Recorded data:
---
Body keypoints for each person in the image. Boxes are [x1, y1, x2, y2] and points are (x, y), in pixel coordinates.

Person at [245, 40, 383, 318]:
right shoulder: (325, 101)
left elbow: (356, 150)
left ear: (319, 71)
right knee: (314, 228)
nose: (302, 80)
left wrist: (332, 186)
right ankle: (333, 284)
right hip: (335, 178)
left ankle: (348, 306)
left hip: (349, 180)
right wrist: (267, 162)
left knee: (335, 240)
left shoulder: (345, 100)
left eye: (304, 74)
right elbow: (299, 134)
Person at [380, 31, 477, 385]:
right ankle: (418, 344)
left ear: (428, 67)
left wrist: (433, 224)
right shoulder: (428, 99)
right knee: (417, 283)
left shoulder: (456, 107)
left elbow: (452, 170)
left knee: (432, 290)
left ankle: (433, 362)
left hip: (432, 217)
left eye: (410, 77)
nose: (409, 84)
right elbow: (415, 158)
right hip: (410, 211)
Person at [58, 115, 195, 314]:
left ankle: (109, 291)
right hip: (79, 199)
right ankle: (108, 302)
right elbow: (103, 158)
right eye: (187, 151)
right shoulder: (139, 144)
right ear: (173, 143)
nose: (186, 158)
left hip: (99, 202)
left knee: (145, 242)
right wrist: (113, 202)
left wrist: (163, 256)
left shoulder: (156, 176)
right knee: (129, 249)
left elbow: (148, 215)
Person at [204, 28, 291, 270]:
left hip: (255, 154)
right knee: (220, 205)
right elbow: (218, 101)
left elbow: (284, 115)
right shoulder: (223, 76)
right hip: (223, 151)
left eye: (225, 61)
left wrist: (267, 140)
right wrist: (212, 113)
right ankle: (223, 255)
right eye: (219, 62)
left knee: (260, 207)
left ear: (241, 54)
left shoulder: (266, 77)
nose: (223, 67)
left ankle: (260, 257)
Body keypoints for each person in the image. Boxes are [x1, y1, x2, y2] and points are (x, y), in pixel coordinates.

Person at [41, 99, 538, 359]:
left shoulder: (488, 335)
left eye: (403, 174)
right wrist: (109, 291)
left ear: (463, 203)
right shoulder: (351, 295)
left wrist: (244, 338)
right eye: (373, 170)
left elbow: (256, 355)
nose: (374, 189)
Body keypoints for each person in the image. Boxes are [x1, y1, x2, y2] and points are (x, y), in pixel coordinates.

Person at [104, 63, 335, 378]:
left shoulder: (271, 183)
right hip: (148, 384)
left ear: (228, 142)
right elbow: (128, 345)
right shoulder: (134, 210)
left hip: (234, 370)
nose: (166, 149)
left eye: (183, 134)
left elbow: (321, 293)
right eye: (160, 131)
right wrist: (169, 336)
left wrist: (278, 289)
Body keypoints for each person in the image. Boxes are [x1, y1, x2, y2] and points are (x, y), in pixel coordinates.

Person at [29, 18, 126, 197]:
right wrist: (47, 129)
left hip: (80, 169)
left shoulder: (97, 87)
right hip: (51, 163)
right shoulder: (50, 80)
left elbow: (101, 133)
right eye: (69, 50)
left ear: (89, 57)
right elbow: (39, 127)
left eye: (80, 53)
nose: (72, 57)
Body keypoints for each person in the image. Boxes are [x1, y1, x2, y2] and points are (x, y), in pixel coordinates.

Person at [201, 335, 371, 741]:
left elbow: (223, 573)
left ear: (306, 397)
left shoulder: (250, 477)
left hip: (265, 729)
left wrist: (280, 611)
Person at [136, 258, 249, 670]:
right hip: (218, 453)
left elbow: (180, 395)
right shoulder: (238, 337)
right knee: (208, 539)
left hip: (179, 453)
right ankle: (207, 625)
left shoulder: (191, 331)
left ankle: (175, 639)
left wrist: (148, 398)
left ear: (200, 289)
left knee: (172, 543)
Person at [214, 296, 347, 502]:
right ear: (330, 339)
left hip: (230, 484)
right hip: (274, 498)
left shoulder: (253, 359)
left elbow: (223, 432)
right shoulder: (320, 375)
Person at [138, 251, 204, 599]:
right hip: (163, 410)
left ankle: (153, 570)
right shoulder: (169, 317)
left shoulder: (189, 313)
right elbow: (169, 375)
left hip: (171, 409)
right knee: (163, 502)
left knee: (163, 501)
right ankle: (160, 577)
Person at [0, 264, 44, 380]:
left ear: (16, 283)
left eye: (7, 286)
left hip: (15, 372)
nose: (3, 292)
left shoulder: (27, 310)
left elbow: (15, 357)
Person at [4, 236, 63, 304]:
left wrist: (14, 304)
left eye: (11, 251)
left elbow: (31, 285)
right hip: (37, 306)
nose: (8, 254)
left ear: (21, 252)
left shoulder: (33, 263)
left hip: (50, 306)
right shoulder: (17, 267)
---
__TASK INSTRUCTIONS__.
Of all the entries above, output exactly the lines between the one holding "left shoulder: (345, 100)" and the one holding "left ankle: (433, 362)", inclusive.

__EXERCISE OUTPUT__.
left shoulder: (345, 100)
left eye: (304, 74)
right elbow: (299, 134)
Person at [380, 31, 477, 385]:
right ankle: (418, 344)
left ear: (428, 67)
left wrist: (433, 224)
right shoulder: (428, 99)
right knee: (417, 283)
left shoulder: (456, 107)
left elbow: (452, 170)
left knee: (432, 290)
left ankle: (433, 362)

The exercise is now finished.